Tot welke datum was SKB volgens de tekst over het negatieve advies van de Inspectie van Financiën bereid haar offerteprijs te handhaven?

Documenttekst
= = = = = = =

DE INSPECTIE ADVISEERDE NEGATIEF
Daarop volgde evenwel een negatief advies van de Inspectie van Financiën. Zo’n negatief advies impliceert dat het dossier niet op de agenda van de volgende ministerraad kan worden geplaatst. Tenzij de minister van Begroting de bezwaren opzij zou schuiven. Maar die moet daar dan wel de nodige argumenten voor hebben. Bovendien heeft, onder meer, de Agusta-zaak ervoor gezorgd dat weinig ministers de bezwaren van Inspectie van Financiën nog durven te negeren.
In afwachting van een vergelijk was SKB toch bereid haar offerteprijs te handhaven tot 30 september 1997. Alleen de Britse onderaannemers voegden eraan toe dat zij in elk geval een antwoord wilden voor eind november ’97, zoniet volgde er een nieuwe offerteprijs.
Ondanks de hoogste puntenscore die SKB van de marine meekreeg, had de Inspectie van Financiën van bij de aanvang bedenkingen bij de keuze van de ministerraad. In een eerste nota van de controledienst, getekend door inspecteur-generaal Jef De Caesemaeker – berucht van de Agusta-zaak, maar intussen met pensioen -, werd de minister van Defensie gewezen op de gevaren die dit contract meebracht. Toch beschouwde De Caesemaeker SKB “…als de enige smalle richel en we zien er geen betere…”
Vorig jaar echter volgde dan toch een negatief advies van de inspectie omdat die het financiële vermogen van SKB onvoldoende achtte om een dergelijke taak op zich te nemen. Om de afhankelijkheid van de hoofdaannemer aan te tonen, werd erbij gezegd dat deze voor 70 procent van de werken een beroep diende te doen op onderaannemers.

= = = = = = =

Gegevensrijen
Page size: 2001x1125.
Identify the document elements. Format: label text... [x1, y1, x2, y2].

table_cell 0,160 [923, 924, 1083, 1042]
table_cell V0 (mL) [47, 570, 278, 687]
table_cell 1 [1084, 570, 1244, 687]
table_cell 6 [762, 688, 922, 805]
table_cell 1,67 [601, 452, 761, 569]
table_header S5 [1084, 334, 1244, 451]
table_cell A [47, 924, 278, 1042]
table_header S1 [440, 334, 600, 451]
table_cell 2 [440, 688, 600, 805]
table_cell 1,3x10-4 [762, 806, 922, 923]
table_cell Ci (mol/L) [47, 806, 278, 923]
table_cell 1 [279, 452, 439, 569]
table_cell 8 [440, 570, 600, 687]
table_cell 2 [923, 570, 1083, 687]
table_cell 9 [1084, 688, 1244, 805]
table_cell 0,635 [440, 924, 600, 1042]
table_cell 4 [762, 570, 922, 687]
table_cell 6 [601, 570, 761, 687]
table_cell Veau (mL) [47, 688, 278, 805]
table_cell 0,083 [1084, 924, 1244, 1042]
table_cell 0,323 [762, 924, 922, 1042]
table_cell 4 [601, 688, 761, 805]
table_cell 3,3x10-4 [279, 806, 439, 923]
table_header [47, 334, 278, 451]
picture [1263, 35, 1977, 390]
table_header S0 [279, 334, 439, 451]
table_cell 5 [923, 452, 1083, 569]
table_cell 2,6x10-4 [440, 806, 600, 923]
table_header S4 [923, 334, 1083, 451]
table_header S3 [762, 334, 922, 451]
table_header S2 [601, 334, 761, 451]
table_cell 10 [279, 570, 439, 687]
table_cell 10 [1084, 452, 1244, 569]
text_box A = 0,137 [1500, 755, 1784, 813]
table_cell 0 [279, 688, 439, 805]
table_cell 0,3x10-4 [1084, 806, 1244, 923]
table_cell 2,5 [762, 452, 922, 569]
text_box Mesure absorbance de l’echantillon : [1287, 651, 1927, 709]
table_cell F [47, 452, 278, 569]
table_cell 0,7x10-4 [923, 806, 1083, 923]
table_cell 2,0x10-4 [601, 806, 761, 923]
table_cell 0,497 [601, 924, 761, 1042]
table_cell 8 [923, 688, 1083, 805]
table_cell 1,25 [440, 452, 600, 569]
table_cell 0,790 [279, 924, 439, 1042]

= = = = = = =

Uitvoer oefening
Tot 30 september 1997.